Возможно, именно чуткость к вещам, преданность природе и человеческим ценностям, а не теория или врожденное чувство формы защищали его или ограничивали его изобретательность, в зависимости от того, как на это посмотреть. В отличие от Моне в последние годы его жизни (или того, как преподносит это сложившаяся вокруг Моне мифология), навязчивая погоня за неуловимой моментальностью (instantané) никогда не приводила Писсарро к грани абстракции; для Писсарро видение природы всегда подразумевало выбор точки зрения, определенную дистанцию, начало, середину и конец внутри данного полотна.
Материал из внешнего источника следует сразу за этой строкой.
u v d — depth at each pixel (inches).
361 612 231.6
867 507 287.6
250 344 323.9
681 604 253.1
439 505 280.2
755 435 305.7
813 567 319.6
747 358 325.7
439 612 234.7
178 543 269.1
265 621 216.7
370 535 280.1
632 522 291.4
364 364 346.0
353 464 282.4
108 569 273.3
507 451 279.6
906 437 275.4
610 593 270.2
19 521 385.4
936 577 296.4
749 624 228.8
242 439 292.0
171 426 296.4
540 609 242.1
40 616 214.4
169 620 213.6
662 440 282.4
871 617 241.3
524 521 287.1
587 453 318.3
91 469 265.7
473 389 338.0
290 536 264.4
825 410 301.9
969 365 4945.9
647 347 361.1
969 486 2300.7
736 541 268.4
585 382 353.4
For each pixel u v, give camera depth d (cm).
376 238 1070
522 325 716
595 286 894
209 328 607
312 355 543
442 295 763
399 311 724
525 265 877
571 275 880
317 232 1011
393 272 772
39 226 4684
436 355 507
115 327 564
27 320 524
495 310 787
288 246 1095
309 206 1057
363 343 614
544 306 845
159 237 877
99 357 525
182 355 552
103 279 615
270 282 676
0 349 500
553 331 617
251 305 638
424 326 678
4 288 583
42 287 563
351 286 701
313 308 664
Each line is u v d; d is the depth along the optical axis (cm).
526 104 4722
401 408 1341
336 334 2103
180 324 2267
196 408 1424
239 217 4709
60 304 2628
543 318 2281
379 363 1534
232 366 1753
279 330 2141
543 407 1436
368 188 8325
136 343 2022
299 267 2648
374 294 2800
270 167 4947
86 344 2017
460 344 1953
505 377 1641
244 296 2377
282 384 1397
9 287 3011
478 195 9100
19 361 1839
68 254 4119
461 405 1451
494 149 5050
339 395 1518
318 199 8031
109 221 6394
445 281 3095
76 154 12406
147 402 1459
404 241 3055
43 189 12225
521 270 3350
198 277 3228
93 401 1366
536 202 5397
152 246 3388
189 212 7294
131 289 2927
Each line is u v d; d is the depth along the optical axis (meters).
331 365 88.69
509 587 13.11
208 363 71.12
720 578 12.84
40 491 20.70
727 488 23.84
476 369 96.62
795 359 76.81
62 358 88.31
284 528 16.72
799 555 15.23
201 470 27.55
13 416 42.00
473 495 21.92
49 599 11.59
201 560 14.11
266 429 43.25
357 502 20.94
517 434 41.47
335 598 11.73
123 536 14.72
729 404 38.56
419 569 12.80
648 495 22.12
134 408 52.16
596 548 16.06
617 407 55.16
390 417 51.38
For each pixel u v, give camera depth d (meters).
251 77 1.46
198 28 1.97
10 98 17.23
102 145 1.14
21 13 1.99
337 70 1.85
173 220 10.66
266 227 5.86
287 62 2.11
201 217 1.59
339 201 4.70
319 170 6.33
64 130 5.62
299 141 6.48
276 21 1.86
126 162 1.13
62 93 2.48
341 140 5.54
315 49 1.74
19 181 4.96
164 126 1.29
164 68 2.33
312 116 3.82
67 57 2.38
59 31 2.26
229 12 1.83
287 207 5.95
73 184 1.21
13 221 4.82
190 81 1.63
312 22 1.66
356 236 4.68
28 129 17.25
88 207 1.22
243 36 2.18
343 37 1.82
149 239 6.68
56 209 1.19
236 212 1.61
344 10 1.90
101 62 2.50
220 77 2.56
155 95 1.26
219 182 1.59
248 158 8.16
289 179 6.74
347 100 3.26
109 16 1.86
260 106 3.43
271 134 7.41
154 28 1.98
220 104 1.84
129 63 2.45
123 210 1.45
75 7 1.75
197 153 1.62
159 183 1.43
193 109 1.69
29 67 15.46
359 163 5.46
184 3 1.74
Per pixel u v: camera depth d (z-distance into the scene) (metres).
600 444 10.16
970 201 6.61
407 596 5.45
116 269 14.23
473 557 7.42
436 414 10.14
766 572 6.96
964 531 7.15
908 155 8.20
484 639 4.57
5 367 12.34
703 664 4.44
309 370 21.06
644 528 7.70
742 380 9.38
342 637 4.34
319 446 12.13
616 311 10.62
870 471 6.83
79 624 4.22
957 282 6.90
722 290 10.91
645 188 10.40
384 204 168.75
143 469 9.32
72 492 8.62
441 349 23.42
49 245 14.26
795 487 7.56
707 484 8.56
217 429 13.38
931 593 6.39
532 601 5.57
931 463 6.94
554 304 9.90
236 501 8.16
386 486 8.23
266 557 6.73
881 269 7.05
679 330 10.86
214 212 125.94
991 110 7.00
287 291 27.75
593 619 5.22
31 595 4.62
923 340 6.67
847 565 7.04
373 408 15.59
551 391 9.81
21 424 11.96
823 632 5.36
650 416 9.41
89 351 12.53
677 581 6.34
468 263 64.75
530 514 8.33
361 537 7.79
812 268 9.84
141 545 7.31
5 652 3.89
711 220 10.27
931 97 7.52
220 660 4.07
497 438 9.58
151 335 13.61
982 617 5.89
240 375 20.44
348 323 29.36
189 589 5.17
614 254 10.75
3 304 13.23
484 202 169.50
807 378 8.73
Можно даже сказать (чего никогда не скажешь об измученном старом Моне, лихорадочно склоняющемся над своими девятью десятками полотен в отеле «Савой» в Лондоне в поисках единственно точного пятна на единственно подходящем для этого конкретного мгновения света холсте), что Писсарро воспринимал спокойную сущность природы просто как нечто более приемлемое для художника, чем непрерывный поток ее случайного великолепия, нечто более соответствующее собственному темпераменту и характеру стоящей пред ним задачи, чем головокружительное погружение в сердцевину процесса на дне пруда с лилиями. Если сравнить вид Руанского собора работы Писсарро («Крыши старого Руана в серый день [Собор]», 1896) с одним из знаменитых руанских фасадов Моне, написанных в предыдущие годы, сразу становится ясно, что в то время как Моне полностью отождествляет пикториальный мотив и изображенный объект, растворяя архитектурный фасад реального здания в свете, а затем сгущая свои ощущения от заката в рифленый, подвергшийся действию эрозии пигментный фасад, Писсарро избегает подобных алхимических метаморфоз. Хорошо знакомый с сериями Моне, которыми он восхищался у Дюран-Рюэля, Писсарро намеренно выбрал более панорамный, менее агрессивный вид. «Ты помнишь, — писал он Люсьену, — „Соборы“ Моне все были затуманенными, что придавало им известное таинственное очарование. Мой старый Руан со своим собором в глубине написан в серый день и ясно вырисовывается на фоне неба. Я был им доволен, мне нравилось, как собор четко выделяется на однообразно сером небе, характерном для сырой погоды»[522]. На картине Писсарро Руанский собор остается Руанским собором, краска остается краской, и то и другое зависит от глаза и руки художника, сохраняющих определенную дистанцию по отношению к мотиву.